Work to be completed
Reproduce verbatim every line of the records below, from the line containing "locality: Simla." down through the final line of the records.

Records supplied
⁂

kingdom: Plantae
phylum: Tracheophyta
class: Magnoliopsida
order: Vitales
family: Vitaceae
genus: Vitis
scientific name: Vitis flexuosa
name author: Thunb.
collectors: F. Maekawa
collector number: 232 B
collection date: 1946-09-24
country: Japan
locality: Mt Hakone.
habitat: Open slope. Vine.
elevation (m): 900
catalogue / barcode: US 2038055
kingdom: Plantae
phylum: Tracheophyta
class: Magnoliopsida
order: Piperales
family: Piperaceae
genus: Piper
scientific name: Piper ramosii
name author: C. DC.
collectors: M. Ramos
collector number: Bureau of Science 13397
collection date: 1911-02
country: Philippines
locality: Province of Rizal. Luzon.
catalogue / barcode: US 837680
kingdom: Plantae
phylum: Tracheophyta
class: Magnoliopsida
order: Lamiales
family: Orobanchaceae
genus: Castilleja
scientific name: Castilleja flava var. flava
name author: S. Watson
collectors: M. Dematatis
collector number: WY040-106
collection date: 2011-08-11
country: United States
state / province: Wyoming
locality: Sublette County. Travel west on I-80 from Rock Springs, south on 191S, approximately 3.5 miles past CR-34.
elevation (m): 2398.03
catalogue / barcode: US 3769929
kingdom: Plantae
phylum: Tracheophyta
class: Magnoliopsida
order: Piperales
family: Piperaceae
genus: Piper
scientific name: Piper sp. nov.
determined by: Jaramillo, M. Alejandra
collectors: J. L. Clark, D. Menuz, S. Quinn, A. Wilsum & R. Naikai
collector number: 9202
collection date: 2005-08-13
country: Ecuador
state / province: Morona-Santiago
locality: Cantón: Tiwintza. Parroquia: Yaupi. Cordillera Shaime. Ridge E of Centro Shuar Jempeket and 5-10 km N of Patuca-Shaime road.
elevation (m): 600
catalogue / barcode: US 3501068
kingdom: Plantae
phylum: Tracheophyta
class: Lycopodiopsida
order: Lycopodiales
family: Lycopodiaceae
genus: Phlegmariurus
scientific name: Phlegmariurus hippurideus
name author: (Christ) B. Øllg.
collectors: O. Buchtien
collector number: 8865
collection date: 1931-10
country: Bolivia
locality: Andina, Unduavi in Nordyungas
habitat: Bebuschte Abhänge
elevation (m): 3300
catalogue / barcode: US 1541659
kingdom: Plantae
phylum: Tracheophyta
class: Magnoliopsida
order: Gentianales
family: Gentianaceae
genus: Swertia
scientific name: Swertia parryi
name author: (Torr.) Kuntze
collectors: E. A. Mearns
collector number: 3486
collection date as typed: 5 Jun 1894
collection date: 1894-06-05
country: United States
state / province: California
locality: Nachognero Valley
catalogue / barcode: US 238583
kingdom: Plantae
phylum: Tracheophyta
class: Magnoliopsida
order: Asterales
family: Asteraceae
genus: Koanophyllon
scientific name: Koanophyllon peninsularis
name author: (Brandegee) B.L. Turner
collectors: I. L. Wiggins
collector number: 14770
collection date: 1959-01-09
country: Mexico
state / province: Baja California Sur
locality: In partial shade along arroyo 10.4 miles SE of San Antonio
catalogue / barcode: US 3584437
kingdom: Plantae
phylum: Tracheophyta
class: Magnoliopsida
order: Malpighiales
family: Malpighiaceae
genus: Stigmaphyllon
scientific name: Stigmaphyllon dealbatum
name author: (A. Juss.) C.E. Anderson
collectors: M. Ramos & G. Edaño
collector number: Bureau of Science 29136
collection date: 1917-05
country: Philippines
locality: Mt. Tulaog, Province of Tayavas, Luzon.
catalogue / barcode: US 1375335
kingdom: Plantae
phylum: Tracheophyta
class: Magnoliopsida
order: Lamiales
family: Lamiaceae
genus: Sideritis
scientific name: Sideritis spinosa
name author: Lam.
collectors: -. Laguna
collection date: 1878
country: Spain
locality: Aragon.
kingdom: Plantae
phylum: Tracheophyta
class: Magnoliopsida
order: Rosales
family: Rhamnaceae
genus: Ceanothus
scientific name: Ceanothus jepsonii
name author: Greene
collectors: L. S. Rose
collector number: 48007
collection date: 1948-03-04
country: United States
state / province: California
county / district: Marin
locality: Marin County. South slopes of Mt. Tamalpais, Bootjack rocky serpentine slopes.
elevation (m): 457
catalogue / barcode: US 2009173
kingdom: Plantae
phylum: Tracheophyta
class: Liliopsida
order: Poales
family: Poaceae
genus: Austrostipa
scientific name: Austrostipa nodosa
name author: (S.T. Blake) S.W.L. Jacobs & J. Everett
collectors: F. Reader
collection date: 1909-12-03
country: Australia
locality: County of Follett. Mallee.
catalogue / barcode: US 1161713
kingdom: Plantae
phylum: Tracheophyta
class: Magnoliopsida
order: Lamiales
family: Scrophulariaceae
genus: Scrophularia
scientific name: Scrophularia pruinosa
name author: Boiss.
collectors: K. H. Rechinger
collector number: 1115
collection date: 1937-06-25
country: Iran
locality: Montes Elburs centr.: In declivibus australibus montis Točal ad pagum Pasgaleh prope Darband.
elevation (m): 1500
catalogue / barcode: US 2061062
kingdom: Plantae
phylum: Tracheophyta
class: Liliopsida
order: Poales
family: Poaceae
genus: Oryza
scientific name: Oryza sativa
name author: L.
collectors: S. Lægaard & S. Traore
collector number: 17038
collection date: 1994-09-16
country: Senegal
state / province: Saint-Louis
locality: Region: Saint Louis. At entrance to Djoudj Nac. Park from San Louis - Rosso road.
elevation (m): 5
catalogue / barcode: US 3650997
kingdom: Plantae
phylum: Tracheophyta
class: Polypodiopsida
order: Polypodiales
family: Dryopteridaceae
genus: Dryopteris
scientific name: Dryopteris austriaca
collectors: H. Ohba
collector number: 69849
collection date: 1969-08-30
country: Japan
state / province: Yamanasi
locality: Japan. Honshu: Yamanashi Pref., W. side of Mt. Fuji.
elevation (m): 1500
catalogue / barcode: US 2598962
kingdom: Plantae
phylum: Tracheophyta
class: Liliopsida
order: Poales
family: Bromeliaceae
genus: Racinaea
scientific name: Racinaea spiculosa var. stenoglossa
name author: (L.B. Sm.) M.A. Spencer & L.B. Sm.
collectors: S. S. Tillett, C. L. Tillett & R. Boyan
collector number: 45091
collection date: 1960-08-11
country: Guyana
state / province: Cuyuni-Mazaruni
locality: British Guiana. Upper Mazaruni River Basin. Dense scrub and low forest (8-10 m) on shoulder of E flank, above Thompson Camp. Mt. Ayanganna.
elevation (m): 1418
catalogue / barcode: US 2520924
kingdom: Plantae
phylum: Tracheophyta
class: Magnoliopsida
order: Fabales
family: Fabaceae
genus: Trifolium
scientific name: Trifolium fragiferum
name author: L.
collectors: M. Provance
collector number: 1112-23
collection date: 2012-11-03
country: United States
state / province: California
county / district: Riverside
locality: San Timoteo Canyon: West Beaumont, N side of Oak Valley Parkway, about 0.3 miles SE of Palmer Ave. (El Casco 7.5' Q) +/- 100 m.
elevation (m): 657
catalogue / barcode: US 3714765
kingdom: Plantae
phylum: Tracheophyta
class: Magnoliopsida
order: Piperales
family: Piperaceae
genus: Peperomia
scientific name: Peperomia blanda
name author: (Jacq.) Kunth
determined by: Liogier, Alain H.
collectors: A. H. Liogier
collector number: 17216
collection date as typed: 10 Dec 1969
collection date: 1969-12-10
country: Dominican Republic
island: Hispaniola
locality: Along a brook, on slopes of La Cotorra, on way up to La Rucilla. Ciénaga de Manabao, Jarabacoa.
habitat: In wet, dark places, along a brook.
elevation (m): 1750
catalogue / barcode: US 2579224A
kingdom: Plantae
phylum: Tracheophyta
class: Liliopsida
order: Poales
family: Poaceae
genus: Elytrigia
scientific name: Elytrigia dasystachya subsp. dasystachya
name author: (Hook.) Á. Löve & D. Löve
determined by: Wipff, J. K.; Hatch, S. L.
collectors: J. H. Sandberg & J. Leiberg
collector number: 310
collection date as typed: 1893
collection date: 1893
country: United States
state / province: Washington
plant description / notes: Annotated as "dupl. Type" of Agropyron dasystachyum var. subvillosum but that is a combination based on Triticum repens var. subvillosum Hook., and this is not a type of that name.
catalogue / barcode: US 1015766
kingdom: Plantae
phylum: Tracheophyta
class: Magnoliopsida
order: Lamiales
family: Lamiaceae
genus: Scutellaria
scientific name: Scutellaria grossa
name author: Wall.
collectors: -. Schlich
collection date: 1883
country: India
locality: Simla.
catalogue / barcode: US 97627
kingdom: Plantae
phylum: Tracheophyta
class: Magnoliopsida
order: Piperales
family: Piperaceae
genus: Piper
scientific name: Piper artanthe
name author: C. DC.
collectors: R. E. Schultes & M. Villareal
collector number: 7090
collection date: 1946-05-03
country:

⁂

The reply
locality: Simla.
catalogue / barcode: US 97627
kingdom: Plantae
phylum: Tracheophyta
class: Magnoliopsida
order: Piperales
family: Piperaceae
genus: Piper
scientific name: Piper artanthe
name author: C. DC.
collectors: R. E. Schultes & M. Villareal
collector number: 7090
collection date: 1946-05-03
country:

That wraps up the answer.